* [WHAT TO DO] Of the entries below, return exactly those lines that fall between the one containing "focal_35mm: 44" and the one containing "focal_mm: 11", the two end lines included.

* [RECORD EXTRACTS]

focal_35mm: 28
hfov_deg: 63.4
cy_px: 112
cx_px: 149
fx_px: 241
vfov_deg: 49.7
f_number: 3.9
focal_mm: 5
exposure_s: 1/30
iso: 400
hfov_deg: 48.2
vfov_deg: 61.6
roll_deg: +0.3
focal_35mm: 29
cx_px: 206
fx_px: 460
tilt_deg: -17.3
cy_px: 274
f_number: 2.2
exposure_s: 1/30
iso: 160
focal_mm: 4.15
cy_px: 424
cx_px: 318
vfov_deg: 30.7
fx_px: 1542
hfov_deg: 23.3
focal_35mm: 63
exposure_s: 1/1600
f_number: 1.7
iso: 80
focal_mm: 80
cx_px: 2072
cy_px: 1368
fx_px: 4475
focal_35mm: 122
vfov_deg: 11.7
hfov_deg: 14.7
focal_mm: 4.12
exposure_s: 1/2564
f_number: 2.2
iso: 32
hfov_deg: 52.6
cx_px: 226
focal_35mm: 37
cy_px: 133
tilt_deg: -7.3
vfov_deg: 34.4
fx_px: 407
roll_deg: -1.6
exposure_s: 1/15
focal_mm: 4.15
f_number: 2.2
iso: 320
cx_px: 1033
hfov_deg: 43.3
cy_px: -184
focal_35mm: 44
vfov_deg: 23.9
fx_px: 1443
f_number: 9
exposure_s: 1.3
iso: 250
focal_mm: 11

---

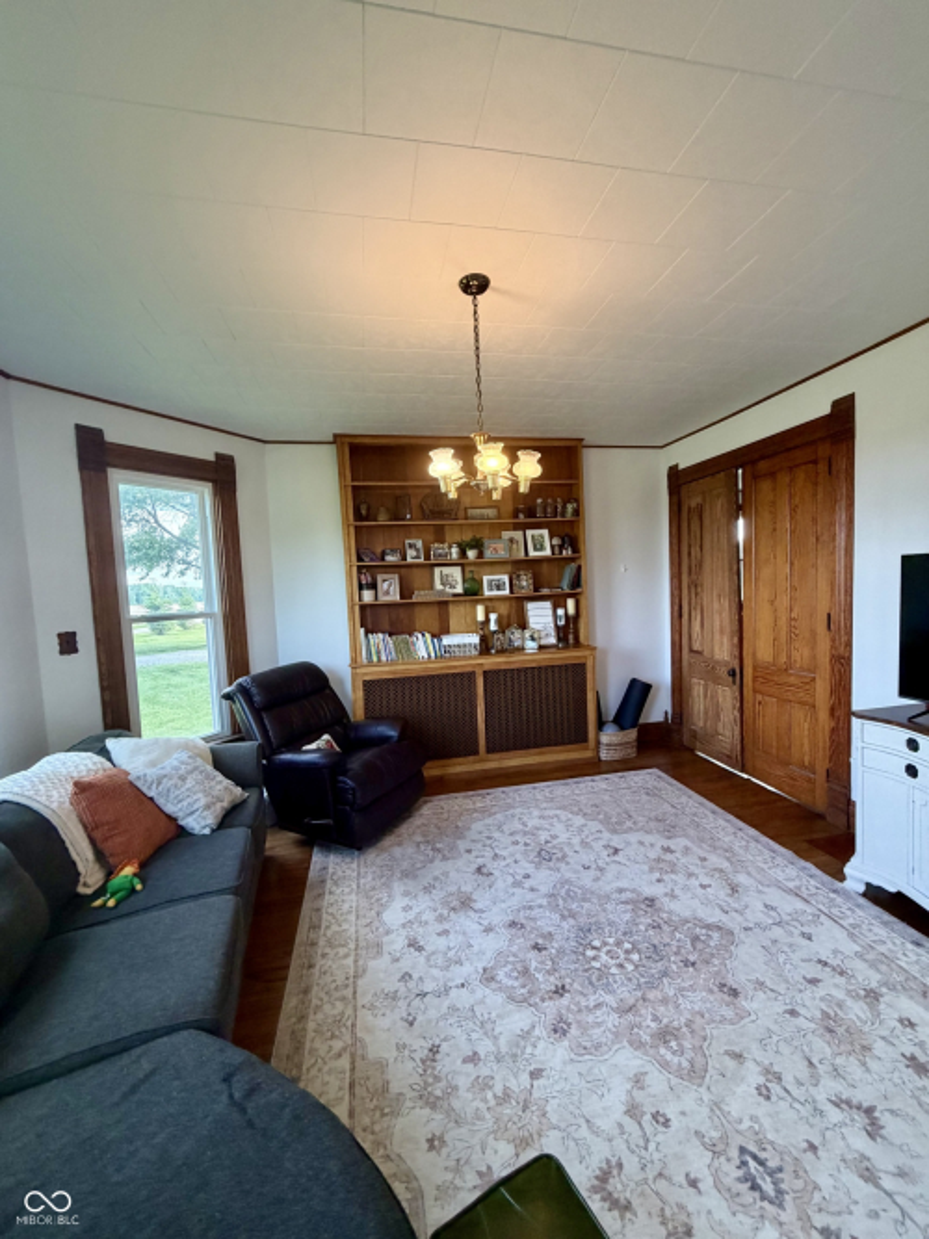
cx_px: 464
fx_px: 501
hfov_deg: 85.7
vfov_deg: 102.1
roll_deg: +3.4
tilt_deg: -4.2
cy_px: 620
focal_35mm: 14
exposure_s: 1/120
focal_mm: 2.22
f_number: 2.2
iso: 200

* [RESPONSE AREA]
focal_35mm: 44
vfov_deg: 23.9
fx_px: 1443
f_number: 9
exposure_s: 1.3
iso: 250
focal_mm: 11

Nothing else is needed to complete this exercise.